Aunque esté arropado de forma más bien escandalosa por las élites políticas y mediáticas de la corte, Felipe VI no puede pensar que pasará la tormenta y que un comunicado anunciando que deja sin sueldo a su padre y que renuncia a su herencia frenará el desgaste. Sabemos cómo comienzan los casos de corrupción y hemos visto cómo han acabado decenas de ellos estos últimos años. Además, lo ha explicado Javier Pérez Royo: el problema es de legitimidad. Y no está claro que pudiera resolverlo siquiera una eventual disposición del monarca a rendir cuentas, dar transparencia al funcionamiento de la Casa Real y renunciar a ciertos privilegios.
“La Restauración de la monarquía presidió la Transición a la democracia, pero la forma en que lo hizo bloqueó la capacidad de renovación del sistema democrático”, ha escrito Pérez Royo, en alusión a la herencia franquista. “Esa falta de renovación es la que ha posibilitado que la propia Jefatura del Estado, que presidió la Transición, haya degenerado de la forma en que lo ha hecho”.
Mientras la reforma de la Constitución se hace tan necesaria como improbable, la protesta que la noche del 18 de marzo se dejó oír en las calles, como una señal de alerta en medio del estado de alarma sanitaria, revela que el descontento con la monarquía no es cosa de grupos más o menos minoritarios.

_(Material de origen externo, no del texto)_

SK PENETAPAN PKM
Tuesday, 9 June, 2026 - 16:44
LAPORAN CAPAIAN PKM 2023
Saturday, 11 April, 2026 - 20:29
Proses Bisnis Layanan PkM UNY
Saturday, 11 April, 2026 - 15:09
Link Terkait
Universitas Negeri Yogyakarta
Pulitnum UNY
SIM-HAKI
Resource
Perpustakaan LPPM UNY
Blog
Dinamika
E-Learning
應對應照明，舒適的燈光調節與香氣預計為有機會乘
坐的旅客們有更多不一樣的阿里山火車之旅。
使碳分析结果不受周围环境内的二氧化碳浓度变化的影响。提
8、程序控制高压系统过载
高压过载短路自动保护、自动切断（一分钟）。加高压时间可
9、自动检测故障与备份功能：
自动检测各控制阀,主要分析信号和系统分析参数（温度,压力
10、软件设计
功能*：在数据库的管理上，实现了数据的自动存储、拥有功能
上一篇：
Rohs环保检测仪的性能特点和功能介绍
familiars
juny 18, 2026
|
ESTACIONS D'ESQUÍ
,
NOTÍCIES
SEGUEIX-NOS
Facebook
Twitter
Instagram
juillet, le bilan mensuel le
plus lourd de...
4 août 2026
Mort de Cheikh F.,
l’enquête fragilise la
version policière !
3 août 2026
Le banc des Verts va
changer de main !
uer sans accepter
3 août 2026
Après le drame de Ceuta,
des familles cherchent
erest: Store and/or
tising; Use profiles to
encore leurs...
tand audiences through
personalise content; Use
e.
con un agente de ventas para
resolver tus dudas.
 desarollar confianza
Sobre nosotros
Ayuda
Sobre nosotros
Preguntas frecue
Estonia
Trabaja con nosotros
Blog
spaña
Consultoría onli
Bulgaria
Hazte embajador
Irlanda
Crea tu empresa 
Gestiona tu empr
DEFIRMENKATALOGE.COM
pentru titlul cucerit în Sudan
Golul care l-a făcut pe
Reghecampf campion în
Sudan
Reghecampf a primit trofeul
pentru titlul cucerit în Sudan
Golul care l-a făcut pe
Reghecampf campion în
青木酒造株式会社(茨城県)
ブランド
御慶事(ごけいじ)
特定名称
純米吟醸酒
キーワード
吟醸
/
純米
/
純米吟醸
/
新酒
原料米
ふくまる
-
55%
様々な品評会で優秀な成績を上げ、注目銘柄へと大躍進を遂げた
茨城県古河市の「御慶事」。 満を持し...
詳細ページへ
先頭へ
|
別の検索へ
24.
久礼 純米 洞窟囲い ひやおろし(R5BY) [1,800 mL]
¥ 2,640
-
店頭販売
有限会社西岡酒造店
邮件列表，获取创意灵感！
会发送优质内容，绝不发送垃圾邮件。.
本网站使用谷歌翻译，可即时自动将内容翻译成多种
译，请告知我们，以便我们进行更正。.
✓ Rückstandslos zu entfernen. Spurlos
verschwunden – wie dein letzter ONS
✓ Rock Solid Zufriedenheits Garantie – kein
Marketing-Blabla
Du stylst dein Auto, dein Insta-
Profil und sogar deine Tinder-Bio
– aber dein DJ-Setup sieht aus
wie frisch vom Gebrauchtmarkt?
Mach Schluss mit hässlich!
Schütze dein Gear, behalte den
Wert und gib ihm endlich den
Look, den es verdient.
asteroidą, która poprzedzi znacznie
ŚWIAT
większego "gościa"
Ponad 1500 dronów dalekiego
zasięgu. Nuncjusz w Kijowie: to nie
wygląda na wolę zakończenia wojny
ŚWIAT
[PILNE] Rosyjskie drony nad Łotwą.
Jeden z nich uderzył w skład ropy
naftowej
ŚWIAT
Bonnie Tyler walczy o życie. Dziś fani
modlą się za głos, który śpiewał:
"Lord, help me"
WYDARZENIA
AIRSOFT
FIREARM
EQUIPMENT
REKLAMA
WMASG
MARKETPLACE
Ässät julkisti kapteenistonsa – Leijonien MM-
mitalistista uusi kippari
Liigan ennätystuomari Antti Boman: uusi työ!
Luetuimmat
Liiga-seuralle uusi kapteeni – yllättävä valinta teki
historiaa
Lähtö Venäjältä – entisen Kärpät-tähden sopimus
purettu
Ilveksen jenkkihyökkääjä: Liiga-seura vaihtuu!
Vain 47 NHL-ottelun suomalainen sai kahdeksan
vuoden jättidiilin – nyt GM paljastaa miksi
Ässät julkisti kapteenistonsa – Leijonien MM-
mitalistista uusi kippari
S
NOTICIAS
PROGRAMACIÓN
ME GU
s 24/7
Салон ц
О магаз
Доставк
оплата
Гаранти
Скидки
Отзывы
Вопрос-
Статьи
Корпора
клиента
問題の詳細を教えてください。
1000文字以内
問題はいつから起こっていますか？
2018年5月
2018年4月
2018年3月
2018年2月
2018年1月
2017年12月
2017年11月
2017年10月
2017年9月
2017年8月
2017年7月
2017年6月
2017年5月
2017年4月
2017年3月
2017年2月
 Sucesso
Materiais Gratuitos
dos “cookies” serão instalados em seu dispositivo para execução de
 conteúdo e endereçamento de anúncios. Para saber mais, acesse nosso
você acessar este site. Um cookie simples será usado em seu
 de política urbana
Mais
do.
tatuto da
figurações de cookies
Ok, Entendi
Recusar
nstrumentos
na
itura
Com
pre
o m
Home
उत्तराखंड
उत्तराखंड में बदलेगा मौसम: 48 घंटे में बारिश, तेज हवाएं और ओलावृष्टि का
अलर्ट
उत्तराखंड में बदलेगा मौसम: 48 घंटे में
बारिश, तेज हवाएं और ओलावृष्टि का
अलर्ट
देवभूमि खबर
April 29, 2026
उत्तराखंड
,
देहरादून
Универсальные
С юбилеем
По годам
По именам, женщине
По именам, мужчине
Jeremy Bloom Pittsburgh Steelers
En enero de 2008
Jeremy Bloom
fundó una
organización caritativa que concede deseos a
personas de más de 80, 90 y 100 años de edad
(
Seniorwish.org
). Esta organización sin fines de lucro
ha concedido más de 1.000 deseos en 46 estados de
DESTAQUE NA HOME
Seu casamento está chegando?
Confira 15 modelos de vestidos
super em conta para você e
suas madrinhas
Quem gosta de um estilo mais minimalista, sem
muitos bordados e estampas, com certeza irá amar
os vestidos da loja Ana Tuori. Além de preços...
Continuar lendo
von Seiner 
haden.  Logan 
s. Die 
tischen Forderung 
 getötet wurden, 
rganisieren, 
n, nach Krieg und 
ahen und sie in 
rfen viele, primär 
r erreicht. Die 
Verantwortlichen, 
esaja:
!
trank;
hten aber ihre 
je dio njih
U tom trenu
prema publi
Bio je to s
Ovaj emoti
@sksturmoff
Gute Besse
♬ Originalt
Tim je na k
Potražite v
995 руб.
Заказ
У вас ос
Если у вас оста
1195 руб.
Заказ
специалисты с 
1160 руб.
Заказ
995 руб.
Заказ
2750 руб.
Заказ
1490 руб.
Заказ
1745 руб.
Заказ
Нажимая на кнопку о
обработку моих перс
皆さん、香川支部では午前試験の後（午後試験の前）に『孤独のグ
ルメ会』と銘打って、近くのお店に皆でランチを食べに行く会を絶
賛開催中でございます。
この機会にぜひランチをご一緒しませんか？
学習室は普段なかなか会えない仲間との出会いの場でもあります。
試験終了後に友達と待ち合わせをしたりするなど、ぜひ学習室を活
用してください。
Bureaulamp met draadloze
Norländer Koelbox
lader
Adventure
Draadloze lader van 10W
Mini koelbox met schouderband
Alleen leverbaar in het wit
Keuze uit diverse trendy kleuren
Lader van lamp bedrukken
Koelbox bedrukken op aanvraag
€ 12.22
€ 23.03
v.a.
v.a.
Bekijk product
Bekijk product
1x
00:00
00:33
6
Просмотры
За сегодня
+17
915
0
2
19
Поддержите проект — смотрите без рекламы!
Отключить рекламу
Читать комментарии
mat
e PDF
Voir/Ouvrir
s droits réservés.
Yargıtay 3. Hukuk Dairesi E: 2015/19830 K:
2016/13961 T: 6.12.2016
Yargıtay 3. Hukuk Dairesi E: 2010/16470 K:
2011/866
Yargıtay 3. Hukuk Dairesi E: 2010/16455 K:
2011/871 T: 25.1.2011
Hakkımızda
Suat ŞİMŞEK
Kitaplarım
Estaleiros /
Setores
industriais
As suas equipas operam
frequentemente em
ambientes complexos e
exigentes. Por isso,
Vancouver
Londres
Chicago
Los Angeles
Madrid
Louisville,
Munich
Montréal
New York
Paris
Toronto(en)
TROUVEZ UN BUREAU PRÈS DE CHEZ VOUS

Comentó en algún momento el expresidente José Luis Rodríguez Zapatero que “tenemos un rey bastante republicano”, aunque lo dijo pensando en la afinidad hacia una concepción positiva de las libertades y no en un sentido institucional. Pero, ¡cómo son las cosas!, ya no es una quimera pensar en la posibilidad de un jefe del Estado auténticamente republicano.